Extensometers for materials testing
38 EXTENSOMETER MODELS are available in many thousands of variations. Our focus on helping customers has led to the development of models to cover nearly any test method.
Operation of these, and all of Epsilon’s extensometers, are
VERIFIED TO APPLICABLE STANDARDS SUCH AS ASTM E83 OR ISO 9513
using in-house calibration systems that are calibrated with Epsilon’s laser interferometer system.
WITH EPSILON’S 20+ YEAR HISTORY OF SERVICE
to the materials testing community, you know we will be there to stand behind our products when your critical application requires it.
What are they?
Shunt calibration modules are a means of transferring Epsilon’s transducer calibration to a customer’s electronics, so the output reads correctly.
A very common method of calibrating electronics for use with strain gaged transducers is through a process known as shunt calibration. A resistor connected across one arm of the sensor bridge causes the output to shift. When properly chosen this resistor will simulate an output whose value may be precisely measured and reported.
In order to set the electronics properly, it must read zero when the extensometer is at zero. It also must have the proper amplification (or output slope) so that non-zero readings are correct. Two points are required to accomplish this.
The Shunt Calibration Module works for any of Epsilon’s strain gaged extensometers and with nearly any electronics. As shown in the photos to the right, the module is a simple plug in device containing the shunt resistor. It plugs into a miniature connector extending out the back of the extensometer connector. When plugged in, it shunts across one arm of the sensor and shifts the output to a precise value recorded on the extensometers test certificate.

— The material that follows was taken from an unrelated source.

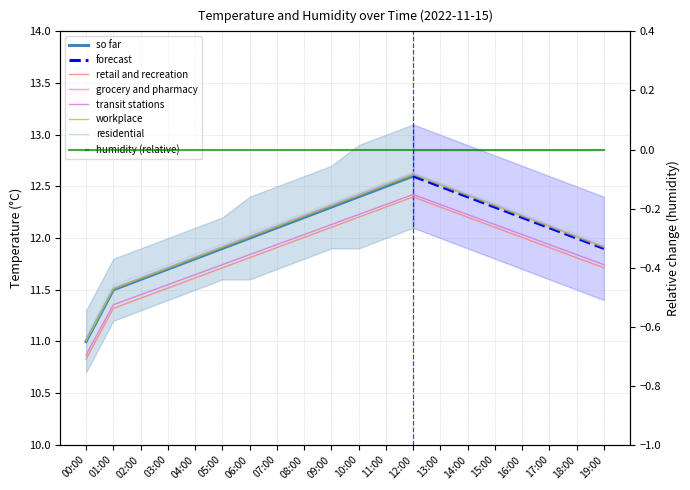

What is the change in value from 06:00 to 08:00?

+0.2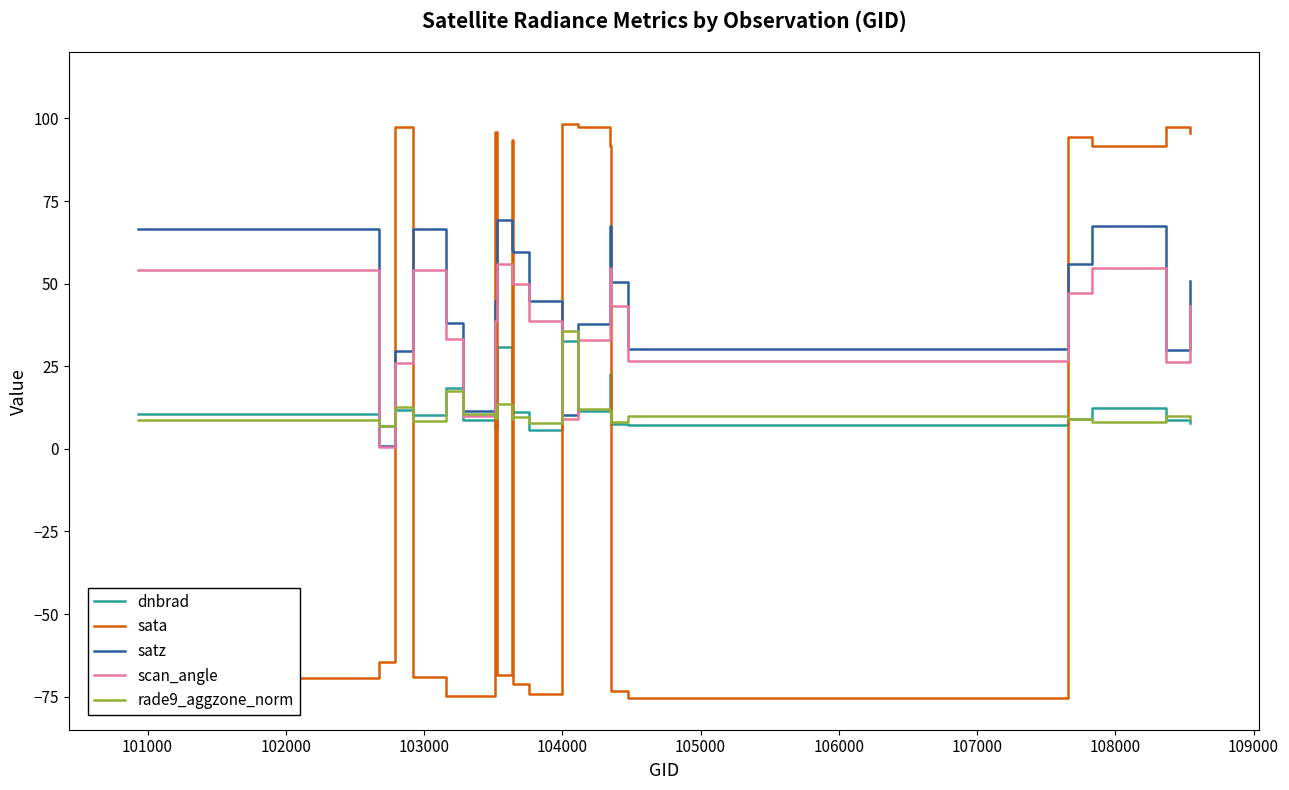

What is the smallest value displayed?

-75.5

Calibration requires only these two simple steps:
- Mount the extensometer on a sample. Adjust the output to read zero. This sets point 1 in the example graph above. This is the zero offset or tare.
- Plug in the Shunt Module. Adjust the output readings to precisely the value provided. This sets point 2 in the example. This amounts to adjusting the gain or amplification.
That’s all it takes.
This process works for almost every situation. Further information is provided with every module. This works even if the test controls have internal shunt calibration capability. It is useful for digital systems which read in strain directly, as well as older system which read in volts. It may be used for data acquisition systems and stand alone signal conditioning electronics. For controls which only allow for one extensometer, it’s a quick way to switch over to a second.
For systems with multiple calibration ranges, as common in materials testing, multiple Shunt Modules may be ordered, each set for the range specified.
With Epsilon’s Shunt Calibration Module, periodic re-calibration of the extensometer may be accomplished by sending the extensometer and module to Epsilon for re-calibration. They also provide a quick means to check that your electronics is properly set and has not shifted.